RUU Perpajakan Disahkan, tapi Fraksi PKS Menolak

Rancangan Undang-Undang Harmonisasi Peraturan Perpajakan atau RUU HPP telah resmi disahkan menjadi UU dalam rapat paripurna DPR RI

oleh Maulandy Rizky Bayu Kencana diperbarui 07 Okt 2021, 14:40 WIB
Suasana Rapat Paripurna Pelantikan Lodewijk F. Paulus sebagai Wakil Ketua DPR di Ruang Rapat Paripurna, Jakarta, Kamis (30/9/2021). Lodewijk F. Paulus dilantik sebagai Wakil Ketua DPR Bidang Politik dan Keamanan menggantikan Azis Syamsuddin. (Liputan6.com/Johan Tallo)

Liputan6.com, Jakarta Rancangan Undang-Undang Harmonisasi Peraturan Perpajakan atau RUU HPP telah resmi disahkan menjadi UU dalam rapat paripurna DPR RI, Kamis (7/10/2021).

Sebanyak 8 fraksi menyepakati RUU baru perpajakan ini, antara lain PDIP, Golkar, Gerindra Nasdem, PKB, Partai Demokrat, PAN, dan PPP. Namun, pengesahan RUU HPP ini mendapat penolakan dari fraksi Partai Keadilan Sejahtera (PKS).

"Adapun satu fraksi yaitu fraksi PKS belum menerima hasil kerja panja, dan menolak RUU tentang harmonisasi peraturan perpajakan dan dilanjutkan pada pembicaraan tahap II dalam rapat paripurna DPR RI," kata Wakil Ketua Komisi XI DPR RI Dolfie OFP, Kamis (7/10/2021).

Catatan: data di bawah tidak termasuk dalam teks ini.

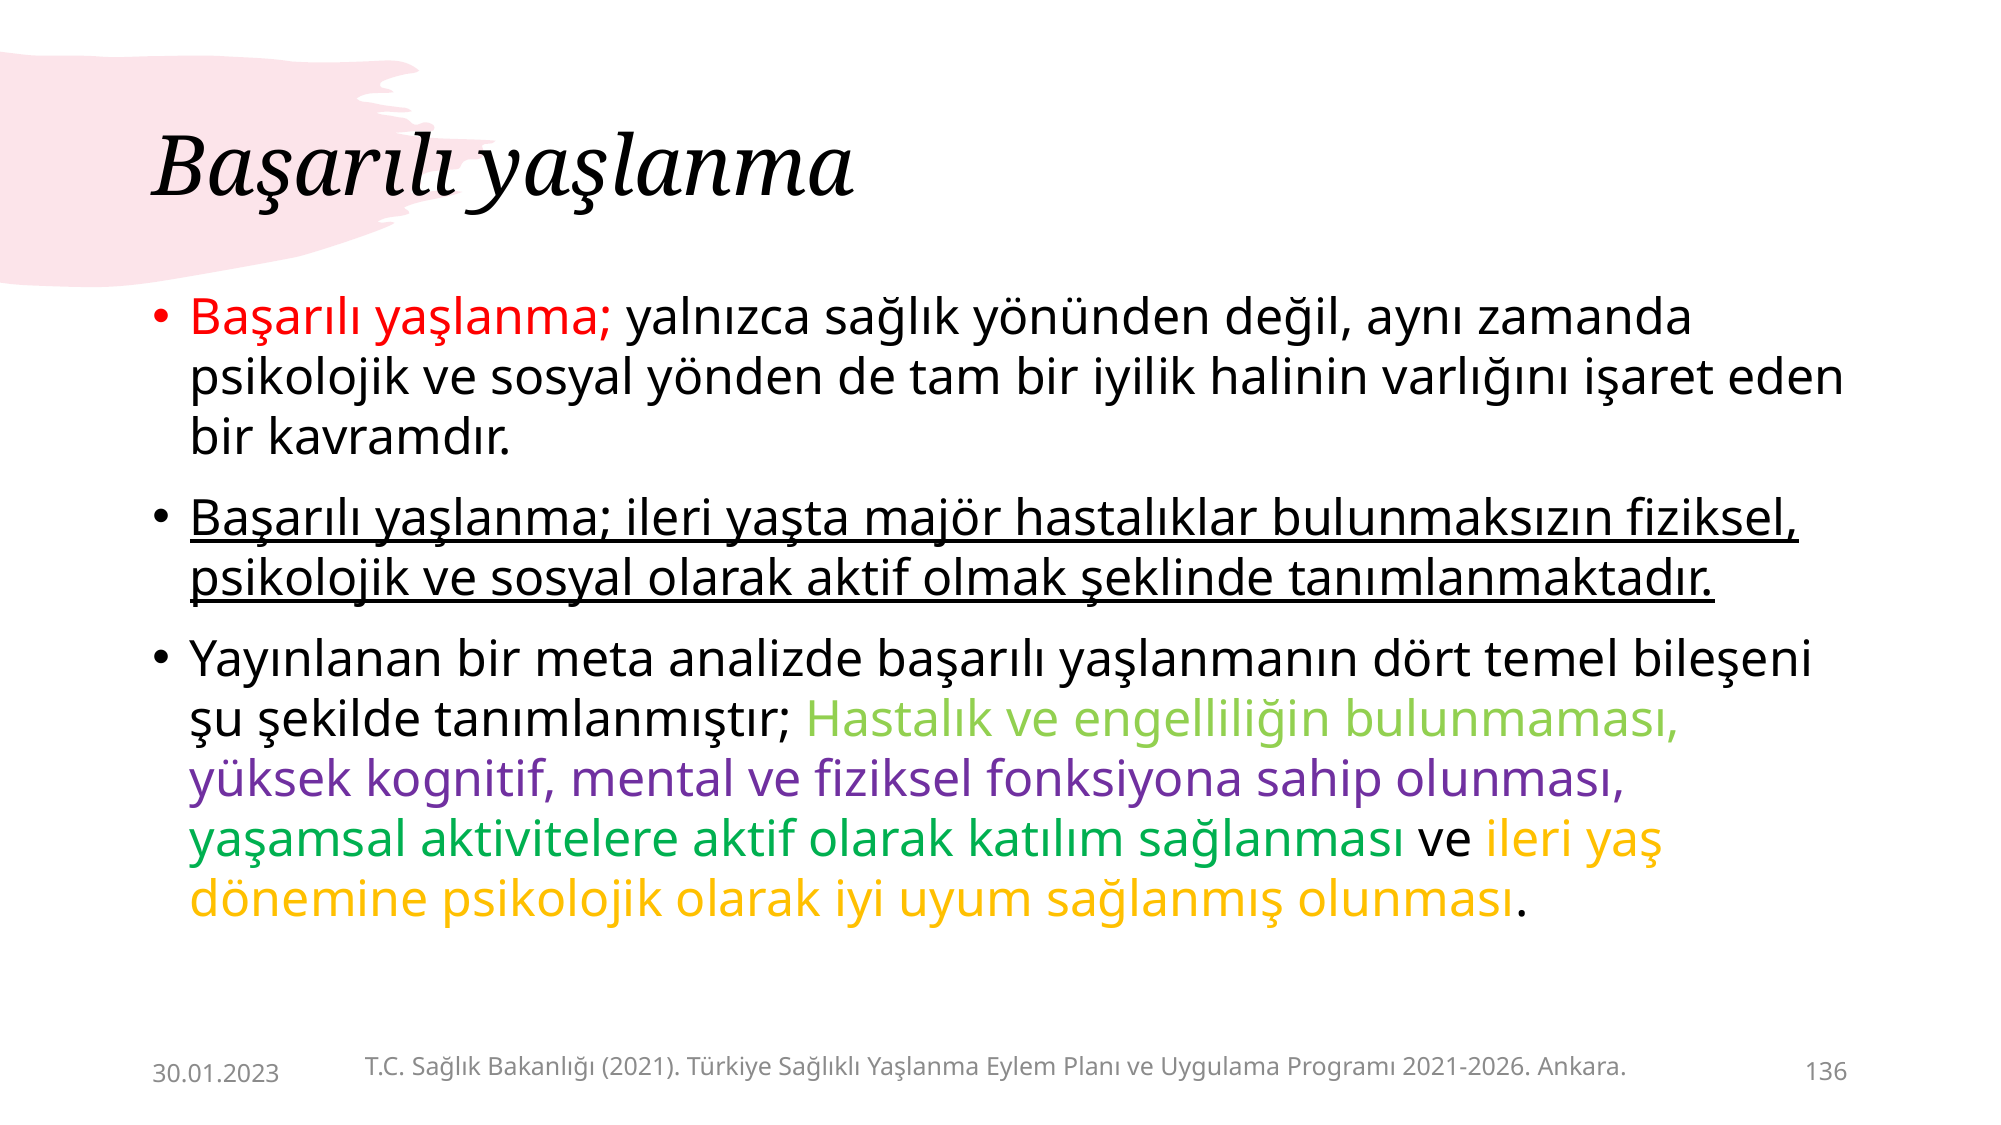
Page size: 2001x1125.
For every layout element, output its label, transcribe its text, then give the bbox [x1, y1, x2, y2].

slide_number 136 [1412, 1042, 1863, 1103]
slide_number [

Dolfie menyampaikan, poin pertama yang belum bisa ditolerir fraksi PKS terkait kenaikan tarif PPN atau pajak pertambahan nilai secara bertahap. Dalam RUU HPP ini, tarif PPN akan naik jadi 11 persen pada 1 April 2022, untuk kemudian naik jadi 12 persen paling lambat per 1 Januari 2025.

"Pertama, fraksi PKS tidak sepakat dengan rencana kenaikan tarif PPN menjadi 12 persen. Fraksi PKS berpendapat bahwa kenaikan tarif PPN akan kontra produktif dengan proses pemulihan ekonomi nasional," ujar Dolfie.

 

 

* Untuk mengetahui kebenaran informasi yang beredar, silakan WhatsApp ke nomor 0811 9787 670 hanya dengan ketik kata kunci yang diinginkan.


Selanjutnya

Ilustrasi Foto Pajak (iStockphoto)

Selanjutnya, dia menambahkan, fraksi PKS juga menolak barang kebutuhan pokok yang sangat dibutuhkan dan dikonsumsi oleh rakyat, jasa kesehatan medis, jasa pendidikan, jasa pelayanan sosial, dan jasa layanan keagamaan menjadi barang/jasa kena pajak.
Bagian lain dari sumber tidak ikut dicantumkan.